Directions for this task.
Take the data below and filter it for lines containing the word "завтрак"; show each line found.

[Edit difference data]
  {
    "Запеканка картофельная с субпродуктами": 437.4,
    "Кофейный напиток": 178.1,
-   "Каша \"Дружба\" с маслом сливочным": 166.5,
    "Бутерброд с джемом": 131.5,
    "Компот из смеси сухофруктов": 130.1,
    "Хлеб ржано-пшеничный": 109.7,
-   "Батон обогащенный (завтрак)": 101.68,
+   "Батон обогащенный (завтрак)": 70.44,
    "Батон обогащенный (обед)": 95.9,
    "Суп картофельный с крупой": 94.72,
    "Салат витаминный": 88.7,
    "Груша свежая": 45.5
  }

Solution to the exercise.
-   "Батон обогащенный (завтрак)": 101.68,
+   "Батон обогащенный (завтрак)": 70.44,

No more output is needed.